Starting in 1985, this ratio started to turn consistently up, starting slowly at first and then gaining steam in the middle 1990s when it was around 87%.
By the 2018 first quarter, the number hit 134%.
https://fred.stlouisfed.org/graph/?g=17v
Once the powerful forces propelling GDP growth are identified and understood, then it is easier to identify when those forces are turning from tailwinds to headwinds.
Forced deleveraging is one of the most critical headwinds after a long debt expansion cycle.
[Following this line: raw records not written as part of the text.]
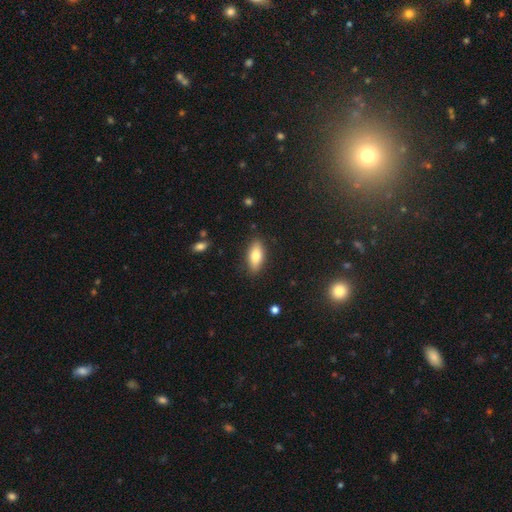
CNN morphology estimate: A smooth galaxy with no disk features (77%) that is in between round and cigar-shaped (80%).

Vote fractions:
- Smooth or featured? smooth: 77% / featured or disk: 17% / star or artifact: 7%
- How rounded? in between: 80% / cigar-shaped: 17% / round: 3%
- Merging? none: 86% / minor disturbance: 10% / major disturbance: 2% / merger: 1%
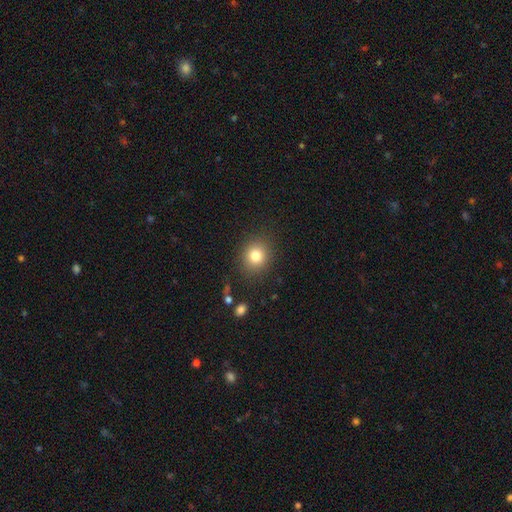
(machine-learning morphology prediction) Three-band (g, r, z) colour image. It shows a smooth galaxy with no disk features (80%) that is round (75%). Merging: none (86%).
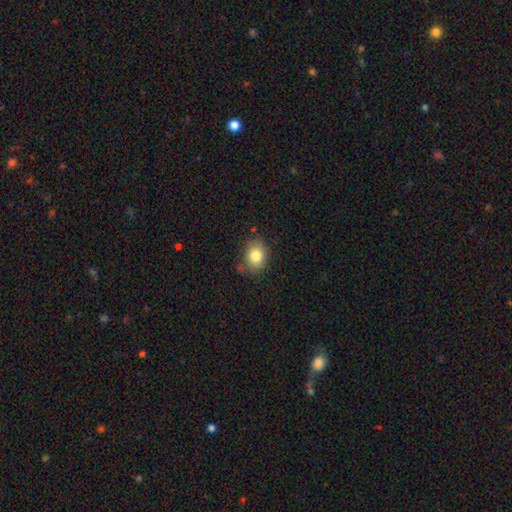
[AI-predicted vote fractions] Morphology: type=smooth (83%); roundness=in between (58%); merging=none (70%).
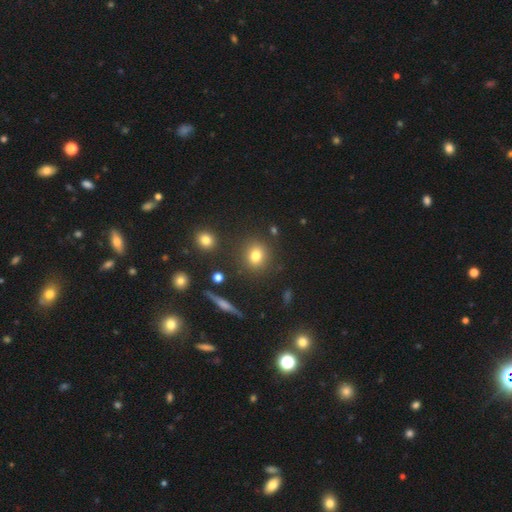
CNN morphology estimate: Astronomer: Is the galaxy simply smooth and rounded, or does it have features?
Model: smooth — 78%.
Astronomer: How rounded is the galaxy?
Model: round — 78%.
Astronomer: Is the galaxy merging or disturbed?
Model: none — 85%.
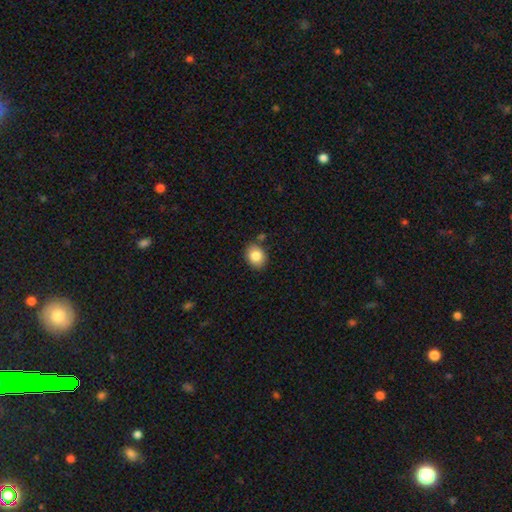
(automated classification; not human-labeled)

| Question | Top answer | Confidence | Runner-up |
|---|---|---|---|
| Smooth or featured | smooth | 83% | star or artifact (8%) |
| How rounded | in between | 53% | round (47%) |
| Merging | none | 81% | minor disturbance (11%) |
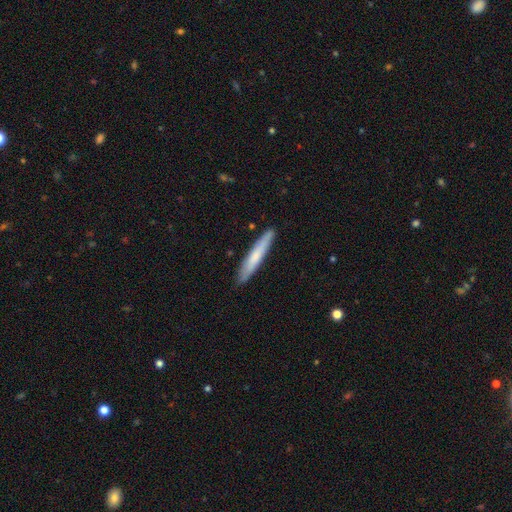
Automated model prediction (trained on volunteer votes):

An unexpected and persistent rise in inflation, which causes central banks, to raise rates could be another contributing cause to an economic downturn with the severity dependent on the extent and duration of those increases.
A debacle in the stock market can lead to a loss of consumer confidence and contribute to a significant decrease in spending that causes or contributes to a recession's onset.
The market has experienced bear markets in the past without a recession. One example is the bear market in October 1987 that came into being during one trading day.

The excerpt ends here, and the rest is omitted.